Course detail

Methods and Algorithms for System Simulation and Optimization

FSI-9MAS Acad. year: 2022/2023 Both semester

The course deals with the following topics: Classification of elements and systems. Numerical simulation methods. Modelling by means of formal systems, finite automata and Petri nets. Continuous, discrete, mixed and object-oriented simulation systems. Artificial intelligence methods in simulation and optimization. Using neural networks and evolutionary algorithms for classification and prediction.

Language of instruction

Czech

Learning outcomes of the course unit

Students will be able to use software methods and applications for simulation.

Prerequisites

Fundamentals of mathematics, including differential and integral calculus of functions in one and more variables and solution of system differential equations. Fundamentals of physics, mechanics, electrical engineering and automatic control, knowledge of basic programming techniques.

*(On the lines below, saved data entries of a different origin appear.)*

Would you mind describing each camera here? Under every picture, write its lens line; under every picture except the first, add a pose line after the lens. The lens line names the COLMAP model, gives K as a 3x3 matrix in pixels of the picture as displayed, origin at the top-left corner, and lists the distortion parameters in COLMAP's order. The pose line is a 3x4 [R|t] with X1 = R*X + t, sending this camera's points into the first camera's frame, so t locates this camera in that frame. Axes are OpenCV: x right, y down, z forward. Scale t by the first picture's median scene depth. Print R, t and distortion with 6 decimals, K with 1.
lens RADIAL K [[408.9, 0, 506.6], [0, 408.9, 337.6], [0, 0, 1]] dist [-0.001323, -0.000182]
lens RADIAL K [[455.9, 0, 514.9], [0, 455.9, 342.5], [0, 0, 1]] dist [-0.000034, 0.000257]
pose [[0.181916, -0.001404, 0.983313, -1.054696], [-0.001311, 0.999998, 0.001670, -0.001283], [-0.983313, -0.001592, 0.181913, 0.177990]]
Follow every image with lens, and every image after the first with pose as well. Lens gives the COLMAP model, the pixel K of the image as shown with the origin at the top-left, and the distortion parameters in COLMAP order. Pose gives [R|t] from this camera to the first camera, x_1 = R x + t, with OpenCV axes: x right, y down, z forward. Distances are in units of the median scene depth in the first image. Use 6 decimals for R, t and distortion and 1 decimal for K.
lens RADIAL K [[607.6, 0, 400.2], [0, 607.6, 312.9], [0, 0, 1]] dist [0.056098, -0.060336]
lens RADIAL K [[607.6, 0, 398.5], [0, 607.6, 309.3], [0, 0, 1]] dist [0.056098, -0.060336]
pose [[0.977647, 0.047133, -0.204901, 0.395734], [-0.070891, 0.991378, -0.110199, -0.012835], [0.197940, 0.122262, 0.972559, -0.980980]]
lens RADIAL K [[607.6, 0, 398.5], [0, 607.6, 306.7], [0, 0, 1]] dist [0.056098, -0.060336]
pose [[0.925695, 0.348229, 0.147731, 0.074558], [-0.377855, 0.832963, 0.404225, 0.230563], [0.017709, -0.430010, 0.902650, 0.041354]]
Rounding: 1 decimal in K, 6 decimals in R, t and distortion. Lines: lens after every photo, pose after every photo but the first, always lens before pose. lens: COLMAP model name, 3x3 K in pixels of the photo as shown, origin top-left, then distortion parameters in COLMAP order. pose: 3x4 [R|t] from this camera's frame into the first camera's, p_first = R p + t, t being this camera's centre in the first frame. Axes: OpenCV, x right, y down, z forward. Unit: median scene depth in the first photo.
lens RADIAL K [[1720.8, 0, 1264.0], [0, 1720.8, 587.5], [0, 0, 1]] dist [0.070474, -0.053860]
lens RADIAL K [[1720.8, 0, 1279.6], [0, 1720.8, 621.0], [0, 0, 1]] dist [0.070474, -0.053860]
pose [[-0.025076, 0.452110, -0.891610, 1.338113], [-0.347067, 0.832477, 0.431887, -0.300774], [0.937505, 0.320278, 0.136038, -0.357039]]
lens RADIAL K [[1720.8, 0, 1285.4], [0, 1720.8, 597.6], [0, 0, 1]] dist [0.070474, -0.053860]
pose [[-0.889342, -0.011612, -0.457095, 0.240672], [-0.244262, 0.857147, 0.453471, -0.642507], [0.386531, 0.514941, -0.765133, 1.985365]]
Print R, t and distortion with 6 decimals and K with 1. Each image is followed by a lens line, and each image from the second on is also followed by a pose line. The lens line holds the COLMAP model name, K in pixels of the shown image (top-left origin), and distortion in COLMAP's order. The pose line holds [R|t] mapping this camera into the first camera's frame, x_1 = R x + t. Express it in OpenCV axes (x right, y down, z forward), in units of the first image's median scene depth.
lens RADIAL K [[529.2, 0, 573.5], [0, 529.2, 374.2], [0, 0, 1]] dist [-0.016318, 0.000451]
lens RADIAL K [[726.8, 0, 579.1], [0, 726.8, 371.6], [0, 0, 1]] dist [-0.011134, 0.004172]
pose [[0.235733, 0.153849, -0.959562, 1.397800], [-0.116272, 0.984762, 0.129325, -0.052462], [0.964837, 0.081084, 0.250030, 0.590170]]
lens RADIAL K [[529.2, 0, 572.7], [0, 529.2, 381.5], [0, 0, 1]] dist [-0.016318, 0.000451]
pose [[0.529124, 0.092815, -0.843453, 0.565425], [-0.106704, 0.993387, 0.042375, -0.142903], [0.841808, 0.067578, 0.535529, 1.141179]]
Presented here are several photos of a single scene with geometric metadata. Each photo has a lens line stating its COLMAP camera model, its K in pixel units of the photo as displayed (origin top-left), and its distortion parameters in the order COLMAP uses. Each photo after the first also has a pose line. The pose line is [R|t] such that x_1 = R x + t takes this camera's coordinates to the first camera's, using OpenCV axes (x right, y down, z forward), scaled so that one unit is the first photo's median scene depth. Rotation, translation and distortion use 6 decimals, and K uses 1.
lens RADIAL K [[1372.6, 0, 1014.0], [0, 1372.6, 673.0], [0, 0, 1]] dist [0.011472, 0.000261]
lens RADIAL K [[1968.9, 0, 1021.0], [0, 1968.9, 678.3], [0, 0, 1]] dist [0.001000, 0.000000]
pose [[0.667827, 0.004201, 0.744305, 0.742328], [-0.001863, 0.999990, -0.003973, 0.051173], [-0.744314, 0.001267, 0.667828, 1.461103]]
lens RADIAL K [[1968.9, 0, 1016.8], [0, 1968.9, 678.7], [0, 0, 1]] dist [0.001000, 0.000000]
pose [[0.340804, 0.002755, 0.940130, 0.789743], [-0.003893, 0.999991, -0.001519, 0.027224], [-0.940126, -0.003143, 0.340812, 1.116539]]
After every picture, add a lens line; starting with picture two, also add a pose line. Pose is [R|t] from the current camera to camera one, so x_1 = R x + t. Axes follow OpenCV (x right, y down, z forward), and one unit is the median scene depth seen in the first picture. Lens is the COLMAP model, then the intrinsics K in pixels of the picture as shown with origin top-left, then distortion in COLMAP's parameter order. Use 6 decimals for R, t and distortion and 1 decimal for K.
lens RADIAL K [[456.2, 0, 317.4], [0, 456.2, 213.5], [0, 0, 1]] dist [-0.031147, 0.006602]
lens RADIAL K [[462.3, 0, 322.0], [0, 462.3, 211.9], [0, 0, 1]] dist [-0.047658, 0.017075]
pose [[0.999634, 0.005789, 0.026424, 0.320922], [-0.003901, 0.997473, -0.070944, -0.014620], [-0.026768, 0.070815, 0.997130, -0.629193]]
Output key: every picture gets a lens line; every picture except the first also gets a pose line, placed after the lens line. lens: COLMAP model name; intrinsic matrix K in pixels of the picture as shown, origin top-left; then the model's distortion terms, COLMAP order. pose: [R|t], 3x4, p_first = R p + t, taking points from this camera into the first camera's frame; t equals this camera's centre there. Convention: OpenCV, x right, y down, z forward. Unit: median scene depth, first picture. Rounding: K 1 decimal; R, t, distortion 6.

Planned learning activities and teaching methods

The course is taught through lectures explaining the basic principles and theory of the discipline.

Assesment methods and criteria linked to learning outcomes

Exam has a written and an oral part and tests students’ knowledge of the subject-matter covered in the course.

Aims

The aim of the course is to make students familiar with the methods and selected software supporting the computer simulation.

Specification of controlled education, way of implementation and compensation for absences

Attendance at seminars is checked by means of projects.

The study programmes with the given course

Programme D-KPI-P: Design and Process Engineering, Doctoral, recommended course

Programme D-KPI-K: Design and Process Engineering, Doctoral, recommended course

Type of course unit

 

Lecture

20 hours, optionally

Syllabus

1. Introduction to computer simulation and optimization methods.
2. Classification of elements and systems.
3. Numerical simulation methods.
4. Modelling by means of formal systems.
5. Modelling by means of finite automata and Petri nets.
6. Continuous, discrete, mixed and object-oriented simulation systems.
7. Artificial intelligence methods in modelling and simulation.
8. Artificial intelligence methods in optimization and identification.
9. Using neural networks for classification and prediction.
10. Using evolutionary algorithms for classification and prediction.